Uh, no. She insists that I make her a sandwich and then watch as I pick it apart and just hand her slices of bread.
To further complicate things, these quirks are highly dependent on her mood. There would be times when she must absolutely, desperately have meat. No rice.
She’s three so she has complicated feelings, okay?
Last week, my daughter had assessments so she had to bring snacks to school. I was a little nervous since the last time I had to do this, she came back with a note saying that she refused to eat and that we should do a better job packing her food.
This time around, I was determined to redeem myself.
I got her a new container, so issue two was solved easily. As for the mystery of whether or not she would eat them, I decided to outsmart her by using an appeal to cuteness.
On day 1, she got butter and strawberry jam sandwiches and some cereal. I just used a cookie cutter to make bunny shapes. The eyes are chocolate cereal crumbs, and I drew on the noses and smiles with jam.
On Day 2, she got a hard boiled egg sliced to make a very crude looking Baymax.

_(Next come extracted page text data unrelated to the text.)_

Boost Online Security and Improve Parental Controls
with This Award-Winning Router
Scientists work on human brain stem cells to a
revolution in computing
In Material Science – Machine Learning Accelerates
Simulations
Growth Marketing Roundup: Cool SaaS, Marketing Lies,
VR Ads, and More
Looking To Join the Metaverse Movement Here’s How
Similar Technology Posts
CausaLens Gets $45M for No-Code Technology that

The eyes are just balled up pieces of herbs (this was cilantro, I think), from dinner the night before. Baymax was on a bed of cheese crackers. She also got a few orange segments.
This was a bit of a failure, because the egg made the crackers into a soggy mess. I would separate them next time.

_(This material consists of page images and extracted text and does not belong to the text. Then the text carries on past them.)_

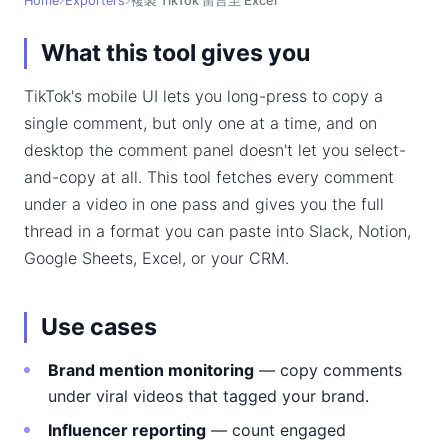
Home
Exporters
複製 TikTok 留言至 Excel
What this tool gives you
TikTok's mobile UI lets you long-press to copy a
single comment, but only one at a time, and on
desktop the comment panel doesn't let you select-
and-copy at all. This tool fetches every comment
under a video in one pass and gives you the full
thread in a format you can paste into Slack, Notion,
Google Sheets, Excel, or your CRM.
Use cases
Brand mention monitoring
— copy comments
under viral videos that tagged your brand.
Influencer reporting
— count engaged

I saved the big guns for the last day: a rice ball shaped like Hello Kitty, her favorite character. You can buy rice molds in every shape imaginable, but I just used plastic wrap. I put the rice on some Saran and shaped it like the cat’s head. The plastic kept the rice from sticking to fingers and made it easier to pack in the grains tightly so they’ll keep their shape.
The whiskers and the eyes are cut up pieces of nori, and the bow and nose are cheese slices. She ate the rice with shredded up adobo and had a cookie for dessert.
Making these were surprisingly therapeutic.
In my mind, I’m one of those crafty, Pinterest moms. It was nice to do something creative with what should have been a routine chore. Even better, my daughter was excited to eat her snacks and came home with cleaned out containers each time. They took only about 10 minutes longer to prepare, so I got maximum rewards for my input. I’m marking these up as a parenting win.